As the cool weather sets in and the plants in our gardens fade, it’s time to think about preparing the garden for winter. Fall garden clean up is essential to the long-term health of your garden.
A little fall planning and prepping can really rev up the spring season. Autumn is the time to clean up beds, manage soils, prepare sod, to minimize problems in the new growing season. It’s also the time to plant spring-blooming bulbs and pull out tender summer bloomers.
The next step in cleaning the garden is to remove the spent plant material from the garden. Dead plants, old fruit and vegetables, and any diseased plants should be removed from the garden beds and disposed of. If the spent plant material was healthy, it can be composted. If the plant material showed signs of disease, it should be disposed of in the trash or by burning.
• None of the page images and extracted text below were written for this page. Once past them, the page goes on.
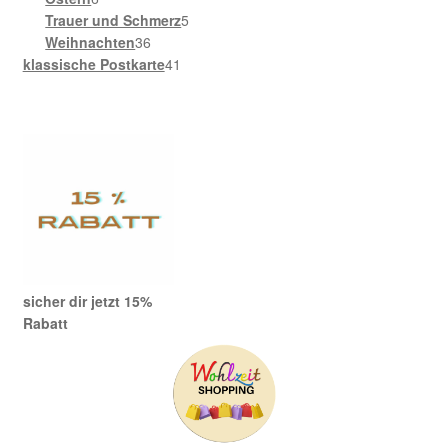
Produkte
5
Trauer und Schmerz
5
36
Produkte
Weihnachten
36
Produkte
41
klassische Postkarte
41
Produkte
sicher dir jetzt 15%
Rabatt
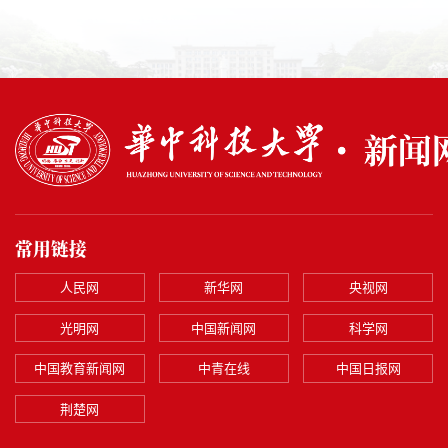
常用链接
人民网
新华网
央视网
光明网
中国新闻网
科学网
中国教育新闻网
中青在线
中国日报网
荆楚网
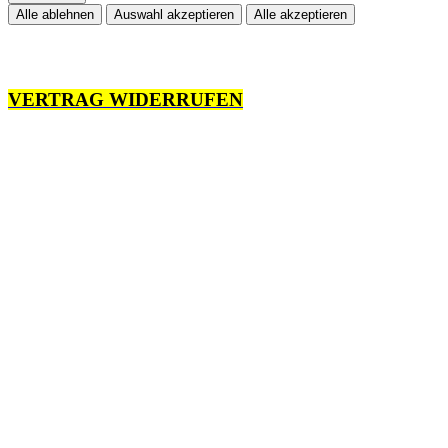
Alle ablehnen
Auswahl akzeptieren
Alle akzeptieren
VERTRAG WIDERRUFEN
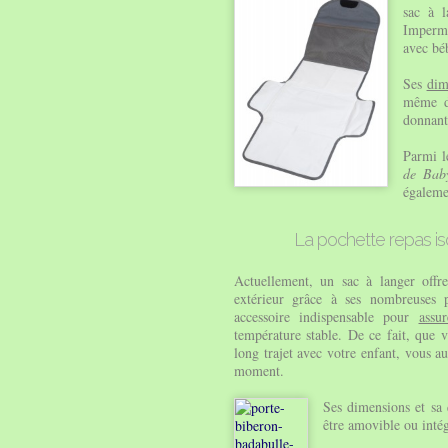
sac à l
Impermé
avec bé
Ses
dim
même 
donnant 
Parmi l
de Bab
égaleme
La pochette repas i
Actuellement, un sac à langer offre
extérieur grâce à ses nombreuses
accessoire indispensable pour
assu
température stable. De ce fait, que
long trajet avec votre enfant, vous au
moment.
Ses dimensions et sa 
être amovible ou intég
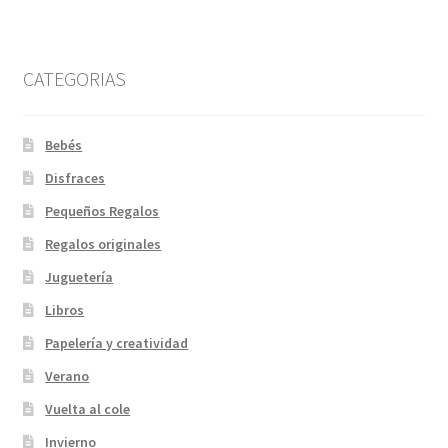
CATEGORIAS
Bebés
Disfraces
Pequeños Regalos
Regalos originales
Juguetería
Libros
Papelería y creatividad
Verano
Vuelta al cole
Invierno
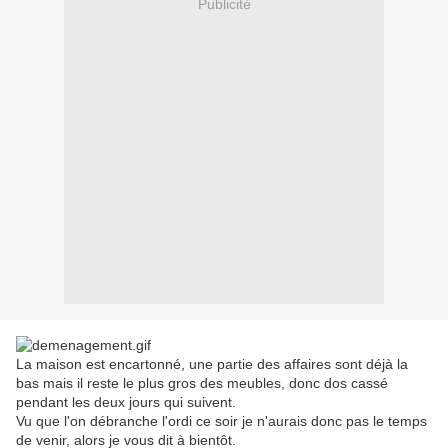
Publicité
La maison est encartonné, une partie des affaires sont déjà la
bas mais il reste le plus gros des meubles, donc dos cassé
pendant les deux jours qui suivent.
Vu que l'on débranche l'ordi ce soir je n'aurais donc pas le temps
de venir, alors je vous dit à bientôt.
If you compost diseased plant material, you risk re-infecting your garden next year with the same disease.
A fall head-start results in flowers that bloom earlier than those planted in spring. Fall soil is still warm from weeks of the summer sun. Roots will grow quickly and become well established before the ground freezes. A few autumn garden ideas to add color to the landscape are:
Asters, Pansies, Kale, Chrysanthemums, Cyclamen, Dianthus, Black-Eye-Susan.
Late summer, August and September are good times to start fall planting and transplanting. Whereas, bulbs can be planted as late as October/November provided the ground is not frozen.
If there were such a thing as a primer of fall bulbs, it would be a very thin book. Bulbs are almost fail-proof. There is little you can do to prevent their natural flowering cycle. That being said, there are just a few things to consider:
Choose a sunny location for bulbs such as: tulips, daffodils, crocus, and the joyful snowdrops;
Adequate drainage --- fall bulbs don't like wet feet;
Don't plant too deep;
Plant the bulb with the “pointed” side facing up;
Try to contain your excitement in the spring!
In the meantime … release tension and go Zen … simply slow down ... it's a time of conversion from the summer heat to a crisp snap in the air.
Happy Autumn Equinox September 22 … the end of summer and the beginning of a changing cycle.